YAPAY ZEKA YATIRIMLARINA ÖNCELİK

Tüm bu çalışmalarımız için bir yol haritası olma özelliği taşıyan Türkiye Uluslararası Doğrudan Yatırım (UDY) Stratejisi (2024-2028) belgemizi geçtiğimiz Temmuz 2024'te yayınladık. Türkiye'nin küresel UDY akımlarından aldığı payı artırmayı ve ülkeye nitelikli yatırımlar çekmeyi hedefliyoruz. Ana gayemiz Türkiye'nin uluslararası doğrudan yatırımlar portföyünü geliştirmek ve 2028 yılına kadar küresel UDY pastasındaki payımızı %1'den %1.5'e çıkarmak. Strateji belgemizde Türkiye için öncelikli ve nitelikli uluslararası doğrudan yatırım alanlarını detaylı bir şekilde tanımladık ve yapay zeka tabanlı teknolojilerin geliştirilmesine ve uygunlanmasına yönelik yatırımlar da öncelikli yatırım alanları olarak belirledik. Bu bağlamda hedefimiz, bu tür nitelikli yatırım projelerini ülkemize çekerek ülkemizin küresel ve bölgesel ölçekteki güçlü pozisyonunu daha da artırmak.
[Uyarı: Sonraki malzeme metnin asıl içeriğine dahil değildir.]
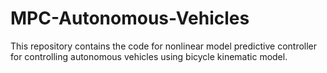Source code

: # MPC-Autonomous-Vehicles
This repository contains the code for nonlinear model predictive controller for controlling autonomous vehicles using bicycle kinematic model.
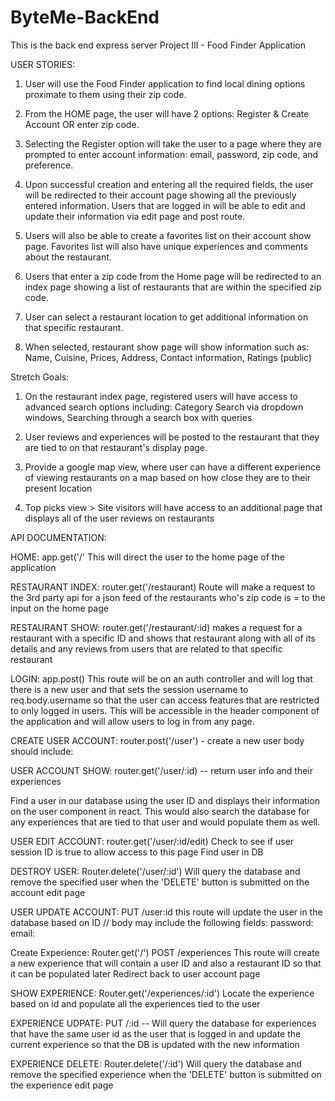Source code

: # ByteMe-BackEnd
This is the back end express server
Project III - Food Finder Application

USER STORIES:

1) User will use the Food Finder application to find local dining options proximate to them using their zip code.

2) From the HOME page, the user will have 2 options: Register & Create Account OR enter zip code.

3) Selecting the Register option will take the user to a page where they are prompted to enter account information: email, password, zip code, and preference. 

4) Upon successful creation and entering all the required fields, the user will be redirected to their account page showing all the previously entered information. Users that are logged in will be able to 	edit and update their information via edit page and post route. 

5) Users will also be able to create a favorites list on their account show page. Favorites list will also have unique experiences and comments about the restaurant. 

6) Users that enter a zip code from the Home page will be redirected to an index page showing a list of restaurants that are within the specified zip code. 

7) User can select a restaurant location to get additional information on that specific restaurant.

8) When selected, restaurant show page will show information such as: Name, Cuisine, Prices, Address, Contact information, Ratings (public)



Stretch Goals:

1) On the restaurant index page, registered users will have access to advanced search options including: Category Search via dropdown windows, Searching through a search box with queries

2) User reviews and experiences will be posted to the restaurant that they are tied to on that restaurant's display page.

3) Provide a google map view, where user can have a different experience of viewing restaurants on a map based on how close they are to their present location

4) Top picks view > Site visitors will have access to an additional page that displays all of the user reviews on restaurants 






API DOCUMENTATION:



HOME:
app.get('/'
This will direct the user to the home page of the application




RESTAURANT INDEX:
router.get('/restaurant)
Route will make a request to the 3rd party api for a json feed of the restaurants who's zip code is = to the input on the home page

 
RESTAURANT SHOW:
router.get('/restaurant/:id) makes a request for a restaurant with a specific ID and shows that restaurant along with all of its details and any reviews from users that are related to that specific restaurant 


LOGIN:
app.post()
This route will be on an auth controller and will log that there is a new user and that sets the session username to req.body.username so that the user can access features that are restricted to only logged in users. This will be accessible in the header component of the application and will allow users to log in from any page.



CREATE USER ACCOUNT:
router.post('/user') - create a new user 
	body should include:
		

USER ACCOUNT SHOW:
router.get('/user/:id) -- return user info and their experiences

Find a user in our database using the user ID and displays their information on the user component in react. This would also search the database for any experiences that are tied to that user and would populate them as well. 


USER EDIT ACCOUNT:
router.get('/user/:id/edit)
Check to see if user session ID is true to allow access to this page
Find user in DB


DESTROY USER:
Router.delete('/user/:id') 
Will query the database and remove the specified user when the 'DELETE' button is submitted on the account edit page


USER UPDATE ACCOUNT:
PUT /user:id this route will update the user in the database based on ID
	// body may include the following fields:
	password:
	email: 
	
  
Create Experience:
Router.get('/')
POST /experiences
This route will create a new experience that will contain a user ID and also a restaurant ID so that it can be populated later
Redirect back to user account page


SHOW EXPERIENCE:
Router.get('/experiences/:id')
Locate the experience based on id and populate all the experiences tied to the user


EXPERIENCE UDPATE:
PUT /:id -- Will query the database for experiences that have the same user id as the user that is logged in and update the current experience so that the DB is updated with the new information


EXPERIENCE DELETE:
Router.delete('/:id') 
Will query the database and remove the specified experience when the 'DELETE' button is submitted on the experience edit page






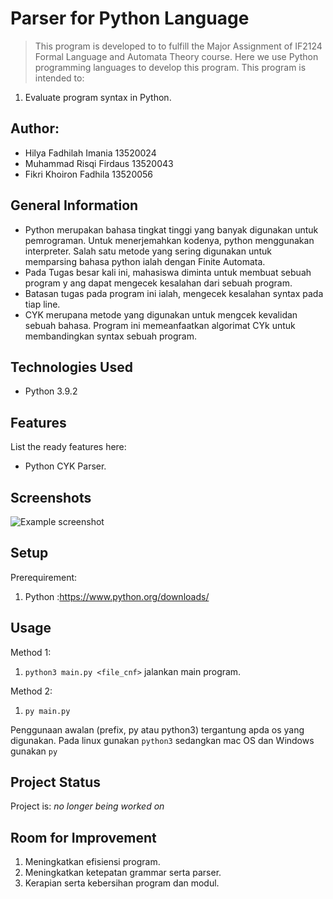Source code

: # Parser for Python Language
> This program is developed to to fulfill the Major Assignment of IF2124 Formal Language and Automata Theory course. Here we use Python programming languages to develop this program. This program is intended to:
1. Evaluate program syntax in Python.

## Author:
- Hilya Fadhilah Imania   13520024
- Muhammad Risqi Firdaus  13520043
- Fikri Khoiron Fadhila   13520056

## General Information
- Python merupakan bahasa tingkat tinggi yang banyak digunakan untuk pemrograman. Untuk menerjemahkan kodenya, python menggunakan interpreter. Salah satu metode yang sering digunakan untuk memparsing bahasa python ialah dengan Finite Automata.
- Pada Tugas besar kali ini, mahasiswa diminta untuk membuat sebuah program y ang dapat mengecek kesalahan dari sebuah program.
- Batasan tugas pada program ini ialah, mengecek kesalahan syntax pada tiap line.
- CYK merupana metode yang digunakan untuk mengcek kevalidan sebuah bahasa. Program ini memeanfaatkan algorimat CYk untuk membandingkan syntax sebuah program.


## Technologies Used
- Python 3.9.2


## Features
List the ready features here:
- Python CYK Parser.

## Screenshots
![Example screenshot](https://i.imgur.com/gQkFgDA.png)


## Setup
Prerequirement:
1. Python :https://www.python.org/downloads/

## Usage
Method 1:
  1. `python3 main.py <file_cnf>` jalankan main program.

Method 2:
  1. `py main.py`

  Penggunaan awalan (prefix, py atau python3) tergantung apda os yang digunakan.
  Pada linux gunakan `python3` sedangkan mac OS dan Windows gunakan `py`


## Project Status
Project is:  _no longer being worked on_


## Room for Improvement
1. Meningkatkan efisiensi program.
2. Meningkatkan ketepatan grammar serta parser.
3. Kerapian serta kebersihan program dan modul.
Bu hedefe uzanan yolda, teknoloji girişimciliği ekosistemimizle özellikle yatırımcılara ve fonlamaya erişebilmeleri ekseninde yoğun çalışmalar yürütüyoruz.

Sonuç olarak bizler Türkiye'nin Dünyanın Bağlantı Noktası olduğuna inanıyor ve tüm çalışmalarımızda bu mottoyu öne çıkarıyoruz. Bugün dünyada artıları ve eksileriyle yapay zekanın tüm sektörleri, yatayda ve dikeyde kesen dönüştürücü etkisi tartışılmaktadır. Bu hızlı değişim sürecinde ülkemiz, Ar-Ge, teknoloji ve inovasyon odaklı yatırımlar için dünyanın bağlantı noktası olmaya devam edecek.